To assess the role of these neurobiological mechanisms, researchers used fMRI to measure brain response to both expected and delivered visceral stimuli (in this case, rectal balloon distension) in IBS patients who had undergone successful hypnotherapy, patients who had completed an IBS-focused educational intervention, and healthy controls. They sought to test whether:

  • IBS patients in whom hypnotherapy resulted in “significant GI symptom reduction” demonstrated changes in brain responses to visceral stimuli
  • Brain responses in hypnotherapy responders differ from those observed in patients who completed IBS-related education
  • Patterns of brain activation in treatment responders are similar to responses seen in healthy controls

For the study, investigators recruited a cohort of 44 female patients who had a diagnosis of IBS that fulfilled Rome III criteria (29 with IBS-M, 10 with IBS-D, and 5 with IBS-C) whose symptoms had not improved following conventional IBS treatment, and 20 healthy controls. Patients were assigned to undergo hypnotherapy (seven weeks of one-hour sessions delivered by an experienced hypnotherapist) or an IBS educational intervention (seven individual 45-minute sessions delivered by gastroenterologists).

Participants also completed the IBS severity scoring system (IBS SSS), visceral sensitivity index (VSI), Hospital Anxiety and Depression Scale, and a 0-10 scale used to assess the current intensity of gastrointestinal symptoms. Patients also kept gastrointestinal symptom diaries for two weeks pre- and post-treatment.

All participants also completed a fMRI session during which they were monitored “while 18 low- (15 mmHg) and 20 high-intensity (45 mmHg) rectal distension (duration 15 s) were delivered in a pseudorandomised order.”

Following discontinuations for various reasons, investigators obtained complete data from 16 patients who underwent hypnotherapy (HYP), nine patients who completed the educational intervention (EDU), and 18 healthy controls (HC).

Results

The researchers reported that subjects who completed HYP reduced their IBS-SSS score from 342 to 233 (P < 0.0001), and their VSI score from 48 to 34 (P < 0.0001). Subjects who completed EDU reduced their IBS-SSS score from 340 to 256 (P = 0.02) and their VSI score from 48 to 36 (P = 0.005).

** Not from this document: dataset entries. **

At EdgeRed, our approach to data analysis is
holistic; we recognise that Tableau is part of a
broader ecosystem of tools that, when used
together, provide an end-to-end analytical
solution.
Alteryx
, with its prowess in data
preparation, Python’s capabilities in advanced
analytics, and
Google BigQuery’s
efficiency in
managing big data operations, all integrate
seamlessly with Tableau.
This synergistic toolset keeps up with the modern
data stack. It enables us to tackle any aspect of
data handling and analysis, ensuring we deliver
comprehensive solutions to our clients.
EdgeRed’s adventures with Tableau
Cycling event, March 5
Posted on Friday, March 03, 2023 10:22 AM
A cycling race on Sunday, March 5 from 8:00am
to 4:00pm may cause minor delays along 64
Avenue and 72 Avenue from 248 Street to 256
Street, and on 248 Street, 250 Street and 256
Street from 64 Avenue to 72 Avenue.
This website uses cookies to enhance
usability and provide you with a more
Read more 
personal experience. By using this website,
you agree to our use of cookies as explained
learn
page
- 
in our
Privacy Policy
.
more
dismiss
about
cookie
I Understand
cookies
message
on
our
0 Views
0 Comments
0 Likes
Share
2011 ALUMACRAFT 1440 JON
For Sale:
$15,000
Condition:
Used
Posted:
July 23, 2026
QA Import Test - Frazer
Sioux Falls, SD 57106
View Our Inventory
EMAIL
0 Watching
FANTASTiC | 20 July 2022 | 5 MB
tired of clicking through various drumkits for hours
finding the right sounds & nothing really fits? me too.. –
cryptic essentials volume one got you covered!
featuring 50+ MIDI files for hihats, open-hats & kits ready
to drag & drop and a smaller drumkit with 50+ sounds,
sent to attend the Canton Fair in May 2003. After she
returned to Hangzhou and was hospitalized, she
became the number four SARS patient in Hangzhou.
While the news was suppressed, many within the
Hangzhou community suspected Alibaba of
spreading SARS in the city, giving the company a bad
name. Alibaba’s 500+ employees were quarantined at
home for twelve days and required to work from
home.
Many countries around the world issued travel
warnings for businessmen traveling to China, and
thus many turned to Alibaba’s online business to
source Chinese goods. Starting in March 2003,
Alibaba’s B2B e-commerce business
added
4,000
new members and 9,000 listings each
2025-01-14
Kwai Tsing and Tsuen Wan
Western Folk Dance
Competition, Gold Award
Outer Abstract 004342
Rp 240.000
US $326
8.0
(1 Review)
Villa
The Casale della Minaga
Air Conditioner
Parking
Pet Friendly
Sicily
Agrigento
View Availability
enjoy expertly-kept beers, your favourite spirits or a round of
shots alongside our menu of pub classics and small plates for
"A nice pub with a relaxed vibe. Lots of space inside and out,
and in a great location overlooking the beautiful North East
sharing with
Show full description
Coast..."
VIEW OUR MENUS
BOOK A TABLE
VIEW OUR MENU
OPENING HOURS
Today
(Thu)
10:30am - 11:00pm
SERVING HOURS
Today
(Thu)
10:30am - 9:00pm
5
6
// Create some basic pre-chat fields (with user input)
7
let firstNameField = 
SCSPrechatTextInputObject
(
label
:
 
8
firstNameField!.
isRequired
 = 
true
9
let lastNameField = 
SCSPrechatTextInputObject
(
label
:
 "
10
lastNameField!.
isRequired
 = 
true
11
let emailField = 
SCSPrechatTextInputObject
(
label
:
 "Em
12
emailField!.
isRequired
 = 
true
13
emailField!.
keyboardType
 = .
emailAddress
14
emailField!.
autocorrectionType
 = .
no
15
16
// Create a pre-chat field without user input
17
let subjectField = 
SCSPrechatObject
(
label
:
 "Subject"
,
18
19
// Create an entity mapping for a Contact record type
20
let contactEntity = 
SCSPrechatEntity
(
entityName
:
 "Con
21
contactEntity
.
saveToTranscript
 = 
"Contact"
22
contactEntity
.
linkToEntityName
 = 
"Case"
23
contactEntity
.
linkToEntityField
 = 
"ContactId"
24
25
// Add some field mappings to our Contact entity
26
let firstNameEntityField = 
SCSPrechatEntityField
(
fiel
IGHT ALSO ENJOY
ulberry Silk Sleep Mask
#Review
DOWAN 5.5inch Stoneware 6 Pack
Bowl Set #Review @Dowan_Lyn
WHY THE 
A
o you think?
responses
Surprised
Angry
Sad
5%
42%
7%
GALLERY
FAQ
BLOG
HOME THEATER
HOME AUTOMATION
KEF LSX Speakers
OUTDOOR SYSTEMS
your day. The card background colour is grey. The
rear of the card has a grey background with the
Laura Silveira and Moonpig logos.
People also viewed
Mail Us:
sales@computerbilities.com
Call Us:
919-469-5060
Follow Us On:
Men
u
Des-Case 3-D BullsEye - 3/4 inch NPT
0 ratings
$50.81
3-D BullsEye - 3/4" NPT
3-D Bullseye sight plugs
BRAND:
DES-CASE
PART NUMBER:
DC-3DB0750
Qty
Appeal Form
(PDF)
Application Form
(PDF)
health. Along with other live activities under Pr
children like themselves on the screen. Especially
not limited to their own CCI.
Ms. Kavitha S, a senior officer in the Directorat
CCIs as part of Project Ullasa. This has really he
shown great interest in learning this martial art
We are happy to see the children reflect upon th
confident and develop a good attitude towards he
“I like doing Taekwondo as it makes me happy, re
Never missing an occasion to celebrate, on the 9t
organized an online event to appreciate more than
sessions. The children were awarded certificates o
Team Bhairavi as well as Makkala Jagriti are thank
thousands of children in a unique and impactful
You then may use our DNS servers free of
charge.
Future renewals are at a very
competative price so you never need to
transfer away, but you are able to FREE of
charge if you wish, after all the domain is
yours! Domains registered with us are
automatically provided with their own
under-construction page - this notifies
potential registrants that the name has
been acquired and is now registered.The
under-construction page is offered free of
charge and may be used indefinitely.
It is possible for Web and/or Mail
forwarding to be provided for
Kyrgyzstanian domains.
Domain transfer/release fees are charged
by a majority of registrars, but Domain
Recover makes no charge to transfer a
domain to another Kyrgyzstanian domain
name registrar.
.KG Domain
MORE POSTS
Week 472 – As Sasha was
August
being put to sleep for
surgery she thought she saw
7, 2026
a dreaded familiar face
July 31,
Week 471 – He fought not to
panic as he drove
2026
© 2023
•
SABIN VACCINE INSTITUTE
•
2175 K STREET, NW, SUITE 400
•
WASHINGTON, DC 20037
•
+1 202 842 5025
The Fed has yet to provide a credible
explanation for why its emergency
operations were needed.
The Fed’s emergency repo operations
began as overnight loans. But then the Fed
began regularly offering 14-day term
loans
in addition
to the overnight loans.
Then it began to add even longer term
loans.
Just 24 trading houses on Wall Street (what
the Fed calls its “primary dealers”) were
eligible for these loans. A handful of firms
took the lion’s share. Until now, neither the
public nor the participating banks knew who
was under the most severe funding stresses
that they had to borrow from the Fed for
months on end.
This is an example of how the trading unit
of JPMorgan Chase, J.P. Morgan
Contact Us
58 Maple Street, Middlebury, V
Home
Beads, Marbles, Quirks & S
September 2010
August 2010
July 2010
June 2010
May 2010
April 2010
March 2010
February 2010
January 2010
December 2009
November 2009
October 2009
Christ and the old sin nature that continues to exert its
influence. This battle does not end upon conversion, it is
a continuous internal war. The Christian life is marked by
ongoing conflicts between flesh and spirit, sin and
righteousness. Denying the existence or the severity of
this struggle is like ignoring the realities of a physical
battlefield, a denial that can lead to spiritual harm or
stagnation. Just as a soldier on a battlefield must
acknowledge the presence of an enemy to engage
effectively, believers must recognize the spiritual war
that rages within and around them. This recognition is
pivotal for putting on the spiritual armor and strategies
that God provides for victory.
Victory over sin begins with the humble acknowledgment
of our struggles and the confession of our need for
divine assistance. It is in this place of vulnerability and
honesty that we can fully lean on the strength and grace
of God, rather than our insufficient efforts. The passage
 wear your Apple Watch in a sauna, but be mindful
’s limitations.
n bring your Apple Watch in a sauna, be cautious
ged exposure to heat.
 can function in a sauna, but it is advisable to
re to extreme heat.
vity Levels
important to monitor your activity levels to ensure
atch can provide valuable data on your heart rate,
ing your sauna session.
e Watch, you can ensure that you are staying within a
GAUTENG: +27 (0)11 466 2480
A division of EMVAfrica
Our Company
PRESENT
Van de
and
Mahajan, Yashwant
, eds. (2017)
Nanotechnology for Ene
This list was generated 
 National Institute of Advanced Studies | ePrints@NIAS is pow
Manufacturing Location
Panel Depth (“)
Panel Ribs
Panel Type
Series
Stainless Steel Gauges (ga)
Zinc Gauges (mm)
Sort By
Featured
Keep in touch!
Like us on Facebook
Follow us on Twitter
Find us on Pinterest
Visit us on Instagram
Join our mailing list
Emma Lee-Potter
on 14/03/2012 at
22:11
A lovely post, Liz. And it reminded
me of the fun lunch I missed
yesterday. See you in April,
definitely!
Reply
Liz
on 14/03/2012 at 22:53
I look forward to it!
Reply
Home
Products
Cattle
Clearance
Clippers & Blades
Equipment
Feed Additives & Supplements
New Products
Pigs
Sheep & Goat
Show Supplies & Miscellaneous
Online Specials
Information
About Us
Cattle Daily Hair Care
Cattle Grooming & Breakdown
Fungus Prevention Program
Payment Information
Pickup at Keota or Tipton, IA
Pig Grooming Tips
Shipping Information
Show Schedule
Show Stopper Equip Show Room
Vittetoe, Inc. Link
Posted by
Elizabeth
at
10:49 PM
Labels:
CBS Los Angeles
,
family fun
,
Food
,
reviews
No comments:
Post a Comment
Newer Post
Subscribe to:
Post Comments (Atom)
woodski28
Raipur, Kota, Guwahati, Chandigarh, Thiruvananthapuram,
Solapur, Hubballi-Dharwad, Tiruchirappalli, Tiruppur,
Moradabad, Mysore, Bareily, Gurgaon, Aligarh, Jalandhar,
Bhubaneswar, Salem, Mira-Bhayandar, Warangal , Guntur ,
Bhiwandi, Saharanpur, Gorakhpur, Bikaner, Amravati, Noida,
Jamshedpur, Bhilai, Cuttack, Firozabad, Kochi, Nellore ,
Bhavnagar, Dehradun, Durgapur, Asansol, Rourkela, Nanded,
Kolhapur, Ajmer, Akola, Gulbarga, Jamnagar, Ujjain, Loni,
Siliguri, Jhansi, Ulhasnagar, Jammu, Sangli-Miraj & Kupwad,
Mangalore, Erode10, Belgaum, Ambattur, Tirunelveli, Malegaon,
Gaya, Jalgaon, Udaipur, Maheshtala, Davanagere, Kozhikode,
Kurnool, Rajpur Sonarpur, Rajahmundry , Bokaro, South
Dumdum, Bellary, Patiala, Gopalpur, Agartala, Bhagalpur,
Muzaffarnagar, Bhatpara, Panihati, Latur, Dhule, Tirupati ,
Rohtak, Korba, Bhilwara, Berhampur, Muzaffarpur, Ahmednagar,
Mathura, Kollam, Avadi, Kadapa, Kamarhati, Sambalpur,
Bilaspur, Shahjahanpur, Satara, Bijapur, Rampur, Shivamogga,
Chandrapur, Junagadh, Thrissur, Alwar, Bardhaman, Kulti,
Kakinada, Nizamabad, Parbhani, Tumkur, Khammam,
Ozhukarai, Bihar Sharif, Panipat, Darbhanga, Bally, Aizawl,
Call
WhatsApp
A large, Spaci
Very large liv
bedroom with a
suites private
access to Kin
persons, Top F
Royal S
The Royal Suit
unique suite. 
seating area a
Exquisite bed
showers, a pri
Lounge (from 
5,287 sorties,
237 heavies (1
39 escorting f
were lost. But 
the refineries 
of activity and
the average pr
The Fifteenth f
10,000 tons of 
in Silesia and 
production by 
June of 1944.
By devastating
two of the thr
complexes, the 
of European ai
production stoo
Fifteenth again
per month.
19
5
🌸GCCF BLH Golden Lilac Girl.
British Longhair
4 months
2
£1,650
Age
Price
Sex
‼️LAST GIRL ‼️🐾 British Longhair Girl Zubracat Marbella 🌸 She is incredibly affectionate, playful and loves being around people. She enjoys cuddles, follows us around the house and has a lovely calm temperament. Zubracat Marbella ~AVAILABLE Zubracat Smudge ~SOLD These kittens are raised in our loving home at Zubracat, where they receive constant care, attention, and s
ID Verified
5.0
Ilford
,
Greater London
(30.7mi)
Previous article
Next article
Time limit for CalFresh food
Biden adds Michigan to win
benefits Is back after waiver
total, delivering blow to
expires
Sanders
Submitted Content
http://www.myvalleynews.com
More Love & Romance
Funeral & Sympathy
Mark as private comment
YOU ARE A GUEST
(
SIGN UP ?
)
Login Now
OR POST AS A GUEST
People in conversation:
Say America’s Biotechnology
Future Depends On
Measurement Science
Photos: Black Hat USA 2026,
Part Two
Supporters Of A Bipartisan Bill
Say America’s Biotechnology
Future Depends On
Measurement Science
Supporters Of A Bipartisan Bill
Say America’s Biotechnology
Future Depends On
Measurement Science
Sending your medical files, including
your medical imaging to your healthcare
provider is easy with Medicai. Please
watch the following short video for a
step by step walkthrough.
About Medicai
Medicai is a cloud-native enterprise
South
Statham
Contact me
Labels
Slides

Thirteen HYP subjects and seven EDU responded to therapy, demonstrating significant decreases in VSI score and GI-symptom intensity and unpleasantness.

In their discussion of the study results, the authors reported:

  • Successful treatment was associated with significant blood oxygen level-dependent (BOLD) signal reductions during both high-intensity rectal distension and expectation of such distension in the ventral and dorsal anterior insula, a brain region that is “essential for the conscious awareness of visceral sensations”
  • A significant correlation between treatment-induced reduction in GI-related anxiety (VSI) and BOLD decrease in the ventral and dorsal anterior insula
  • Brain responses associated with symptom reduction during HYP and EDU showed similarities both during distension and expectation in the form of reductions in ventral and dorsal anterior insula activity, but differed in other responses
  • Post-treatment brain response to high-intensity distension was “similar to that observed in HCs, suggesting that psychological/cognitive treatment has a normalising effect on the central processing of visceral stimuli in IBS”

Based on these results, the investigators concluded that “Gut-directed hypotherapy as well as disease-related education resulted in a clinically significant level of symptom improvement and decreased GI-related anxiety,” which correlated with a reduction in BOLD responses in the ventral and dorsal anterior insula to a high-intensity visceral stimulus. This “demonstrates that the processing and perception of visceral stimuli can be modulated by psychological and cognitive treatment.”